I made a quick comment on self checkouts recently, which resulted in a debate on Facebook. I’m really not that opposed to self checkout in particular, aside from the fact that they rarely seem to work correctly, but it’s more the principle of the thing. Machines replacing people has been a major concern for a long time, and while the point that it’s cheaper for businesses is generally true, it’s also quite dehumanizing. The workers who are being replaced are actual human beings with their own needs, while the machines aren’t.
Not yet, anyway. We’ll see what happens if the technological singularity ever occurs. It’s made even worse by the fact that it’s typically working-class people who are hit the hardest. There aren’t too many mechanical doctors around, even if there is a tendency to use WebMD instead of going to the doctor.
I mentioned in my post on American tall tales that the fear of workers being replaced by machines was a major part of the story of John Henry. The Jetsons presents a world where machines doing most of the work has led to a near-utopia where people can get by on working six-hour weeks.
As I’ve seen mentioned before, we have plenty of people working six-hour weeks these days, but they’re hardly able to live comfortable middle-class lives. I’d say part of this is because there hasn’t really been a paradigm shift to reflect the changing workplace, so to speak. The President recently made a speech about how the rich continue to get richer while the middle class stagnates. I can’t help but feel this is largely because the idea of businesses hiring people and paying them for their work has gone out of fashion. They cut corners, whether by using machines, sending jobs to countries where people are willing to work for much less money, or simply paying low wages and not providing job security. I know a lot of low-income people supplement their paychecks with food stamps and other such government programs, but it seems like the same people who are opposed to regulating business are also against these programs. You can’t have it both ways! Well, okay, you can, but then you can’t reasonably say you value life.
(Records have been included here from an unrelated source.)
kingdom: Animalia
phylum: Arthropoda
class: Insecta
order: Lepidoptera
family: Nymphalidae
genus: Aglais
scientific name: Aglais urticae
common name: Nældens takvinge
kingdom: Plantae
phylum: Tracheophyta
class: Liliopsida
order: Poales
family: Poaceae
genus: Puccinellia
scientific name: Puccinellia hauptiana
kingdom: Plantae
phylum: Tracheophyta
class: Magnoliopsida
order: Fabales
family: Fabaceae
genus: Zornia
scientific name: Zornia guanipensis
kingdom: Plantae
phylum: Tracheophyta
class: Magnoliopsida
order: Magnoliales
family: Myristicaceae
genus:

I suppose one significant question is whether businesses that can afford to hire people and pay them decent wages have an obligation to do so. After all, they’re in business to make money, not to help people out. Laissez-faire capitalists would likely argue that they don’t, but I see laissez-faire capitalism as essentially letting the inmates run the asylum. That’s not entirely fair, though, because some mentally ill people have a sense of compassion. I believe those who have benefited from the economic system owe something to those who don’t, but how to implement is an issue. Our elected officials are supposed to be regulating business and helping out the poor, but many of them are in league with big business.
Everyone talks about job creation, but what we mostly have nowadays is job destruction.
Sure, we can make up jobs for people to do, but if they aren’t really necessary, how is that going to benefit society in general? One sort of job that does remain when machines put people out of work is that of maintaining the machines, but not everyone has the relevant skill set. I really think the subject requires more attention than it’s being given. So many proposed and implemented solutions are top-down, and while in some cases that’s better than nothing, it often just makes sure the rich stay rich even when their businesses fail. And while I don’t want them to starve either, they’re in much less danger of doing so.